I’ve had a few queries about decisions on .NET Core versions. Here’s some key points to help you make an informed decision. Remember, no support means no security updates! Microsoft’s ‘Modern Lifecycle Policy’ is going to keep us on our toes and require a little more forward planning than Framework did, I think.
Please do comment if I make any factual errors – easy to do so during this transition in policies.
The Long-Term Support Path
.NET Core 2.1 is the stable Long-Term Support (LTS) release, supported to around August 2021. It is recommended for all new projects, particularly applications that won’t be updated often. .NET 3.1 will be the next LTS release, dropping around November 2019, with 2.1 support cover until August 2021 to upgrade.
Note that ASP .NET Core 3.x is not going to run on Framework, so definitely do not upgrade anything to 2.2 that you wish to continue running on Framework.
There might be implications for Core applications currently running on Framework when 2.1 goes out of support. Not sure yet – there is extended support for running ASP.NET Core 2.1 on Framework that would see ASP.NET Core 2.1 related packages being supported indefinitely. We’ll have to wait and see; the intention is still for everyone to full migrate.
The ‘Current’ Path
.NET Core 2.2 is a ‘Current’ release, expected to end support in December 2019. Only use this if you really need the latest features on the ‘current train’ and can resource the manual update cadence that follows.
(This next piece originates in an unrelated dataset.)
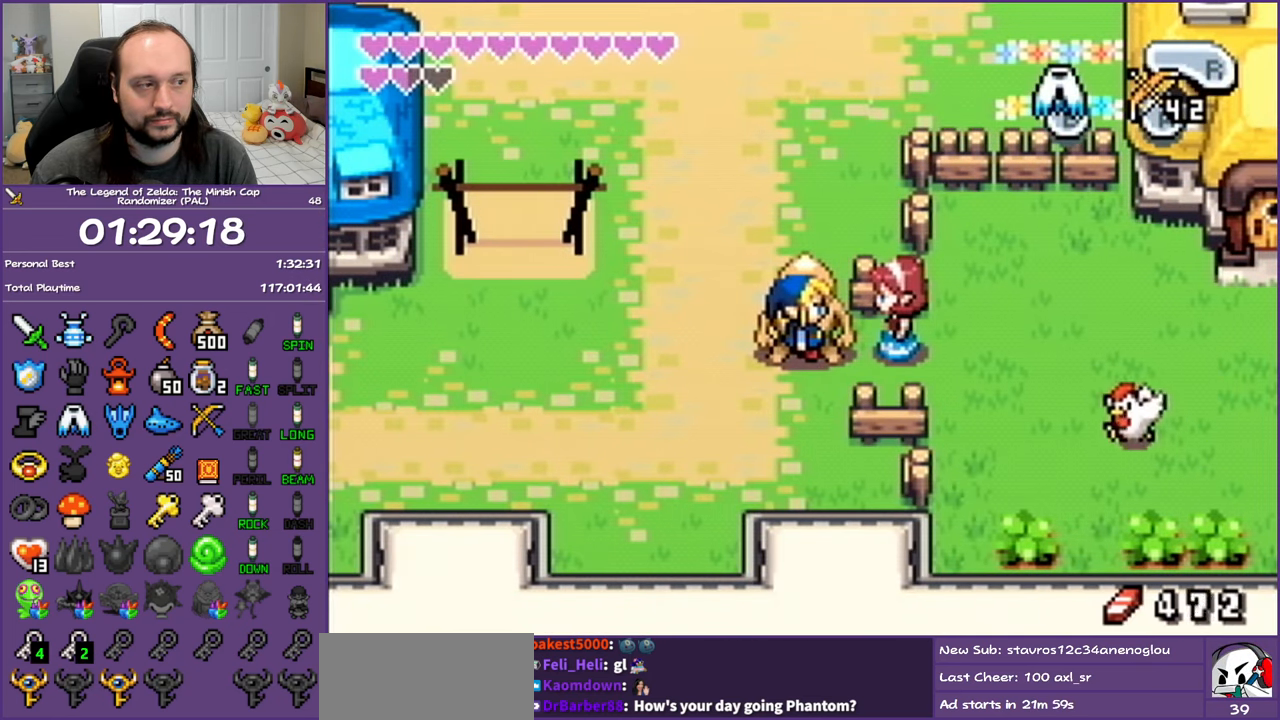
{"buttons": ["DPAD_LEFT"], "events": [[150, "A", "up"], [433, "DPAD_LEFT", "down"]]}
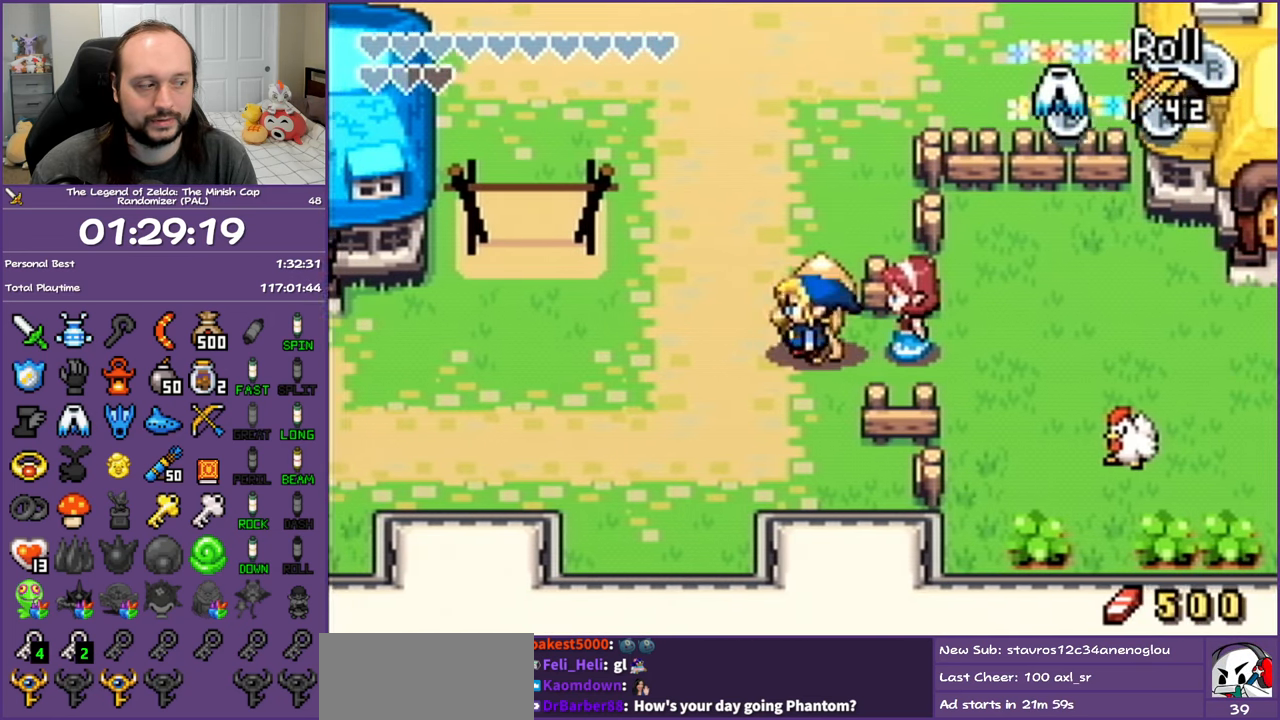
{"buttons": [], "events": [[417, "DPAD_LEFT", "up"]]}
Based on known dates from MS, to remain in support, 2.2 applications would need to be upgraded to 3.0 by around December 2019, 3 months after release; and again, around February 2020 up to 3.1.
Versions you should not be using
.NET Core 1.0 and 1.1 will end support 27 June 2019 so needs upgrading to either 2.1 or 2.2 asap.
.NET Core 2.0 ended support 1 October 2018 and should now be on either 2.1 or 2.2.